The first thing I did was find out what my insurance coverage was and what the laws in the state were. Just because state insurance must cover IVF doesn’t mean that everyone in that state will be covered, for instance if a person has federal insurance.
Adam and I are lucky. We lived in New York, are a cis-gendered heteronormative couple, and Adam works at a company which has a lot of employee benefits for fertility, including unlimited medication coverage. Most Americans are at the mercy of what insurance companies and the state define as “medically necessity.” A diagnosis of infertility constitutes a “necessity.” Infertility is defined differently in every state. Some states have discriminatory language defining infertility narrowly, in the context of sex between a man and a woman, which gives insurers a loophole with which to withhold coverage. In Illinois, however, the definition was expanded to persons with an “inability to reproduce either as a single individual or with a partner without medical intervention.” This opens the door for single parents and same-sex couples.
A person can change insurance companies and pay a premium for a year which will eventually cost less than IVF out-of-pocket. Cigna is currently the front-runner in fertility but it’s only available in 13 states on the healthcare exchange unless offered by an employer.
There are some folks, especially same-sex couples, who may take on a second job going to work for a company specifically for their inclusive fertility insurance coverage. A woman recently became TikTok famous for blogging about her part-time job at Starbucks where she takes home zero dollars for work, but is fully insured for the monetary equivalent of three rounds of IVF.
Then there are grants. State grants often only work with select hospitals. Special interest grants cover anyone from people who make less than $40K per year to people who have cancer. There are grants for certain genetic disorders, or religious affiliation. A few wealthy folks have started grants after they, or their family members, struggled with having a child—some examples being Samantha Busch, and Pamela Hirsch.

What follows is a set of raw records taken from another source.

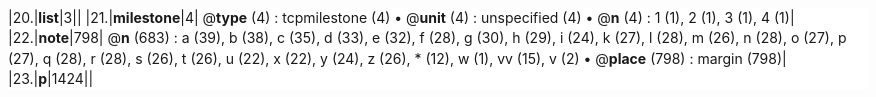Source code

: |20.|__list__|3||
|21.|__milestone__|4| @__type__ (4) : tcpmilestone (4)  •  @__unit__ (4) : unspecified (4)  •  @__n__ (4) : 1 (1), 2 (1), 3 (1), 4 (1)|
|22.|__note__|798| @__n__ (683) : a (39), b (38), c (35), d (33), e (32), f (28), g (30), h (29), i (24), k (27), l (28), m (26), n (28), o (27), p (27), q (28), r (28), s (26), t (26), u (22), x (22), y (24), z (26), * (12), w (1), vv (15), v (2)  •  @__place__ (798) : margin (798)|
|23.|__p__|1424||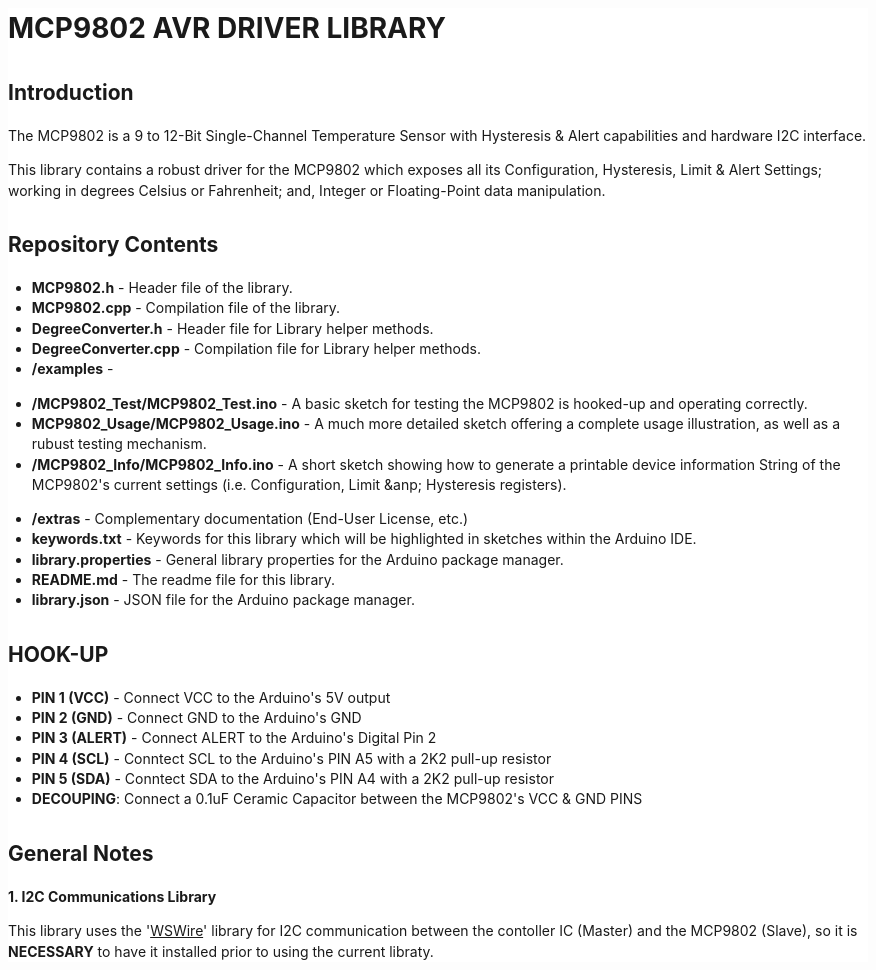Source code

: 
# MCP9802 AVR DRIVER LIBRARY

## Introduction

The MCP9802 is a 9 to 12-Bit Single-Channel Temperature Sensor with Hysteresis & Alert capabilities and hardware I2C interface.

This library contains a robust driver for the MCP9802 which exposes all its Configuration, Hysteresis, Limit & Alert Settings; working in degrees Celsius or Fahrenheit; and, Integer or Floating-Point data manipulation.

## Repository Contents

* **MCP9802.h** - Header file of the library.
* **MCP9802.cpp** - Compilation file of the library.
* **DegreeConverter.h** - Header file for Library helper methods.
* **DegreeConverter.cpp** - Compilation file for Library helper methods.
* **/examples** - 
- **/MCP9802_Test/MCP9802_Test.ino** - A basic sketch for testing the MCP9802 is hooked-up and operating correctly.
- **MCP9802_Usage/MCP9802_Usage.ino** - A much more detailed sketch offering a complete usage illustration, as well as a rubust testing mechanism.
- **/MCP9802_Info/MCP9802_Info.ino** - A short sketch showing how to generate a printable device information String of the MCP9802's current settings (i.e. Configuration, Limit &anp; Hysteresis registers).
* **/extras** - Complementary documentation (End-User License, etc.)
* **keywords.txt** - Keywords for this library which will be highlighted in sketches within the Arduino IDE. 
* **library.properties** - General library properties for the Arduino package manager.
* **README.md** - The readme file for this library.
* **library.json** - JSON file for the Arduino package manager.

## HOOK-UP

* __PIN 1 (VCC)__ - Connect VCC to the Arduino's 5V output
* __PIN 2 (GND)__ - Connect GND to the Arduino's GND
* __PIN 3 (ALERT)__ - Connect ALERT to the Arduino's Digital Pin 2
* __PIN 4 (SCL)__ - Conntect SCL to the Arduino's PIN A5 with a 2K2 pull-up resistor
* __PIN 5 (SDA)__ - Conntect SDA to the Arduino's PIN A4 with a 2K2 pull-up resistor
* __DECOUPING__: Connect a 0.1uF Ceramic Capacitor between the MCP9802's VCC & GND PINS

## General Notes

__1. I2C Communications Library__

This library uses the '[WSWire](https://github.com/steamfire/WSWireLib/tree/master/Library/WSWire)' library for I2C communication between the contoller IC (Master) and the MCP9802 (Slave), so it is __NECESSARY__ to have it installed prior to using the current libraty.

Some clinics participate in a program called Bundl which offers to package IVF cycles and sells insurance for a few extra thousand for a some-money-back guarantee if you don’t become pregnant. Most other financing plans which I won’t promote are just as predatory as one would expect.
And finally there is an entire IVF tourism industry where one can travel abroad to find cheaper ART in places like Spain, Greece, and Czechoslovakia.
Is It Worth It?
I don’t know how I would feel if it hadn’t worked, but I do know I would have always regretted not trying at all. My son is now one year old, and his name is Walter Cadillac, named after the grandfather that played craps, and the car that drove us to and from the clinic. I have no words to describe him properly or how much he means to me. It will have to suffice to say that to me, he is evidence of a kind and beautiful universe, the likes of which I had never before known. We got really lucky to get in and out of the process in 4 months… the first time.
Our second embryo which had been waiting for us, frozen in a facility in New York, didn’t take, and we are currently trying again. Hustlers like me believe in the hot hand fallacy like others believe in God, so after Walter Cadillac I didn’t think I could lose. When I did I went right back to that feeling, that passion to try anything and everything. I honestly don’t know how far it goes. It can feel like a casino at times– no windows, no clocks. If it does work, and I do hit big again, then pregnancy anxiety starts, and a new set of odds gets calculated, and it really does feel like it’s designed for those of us who will walk over the edge.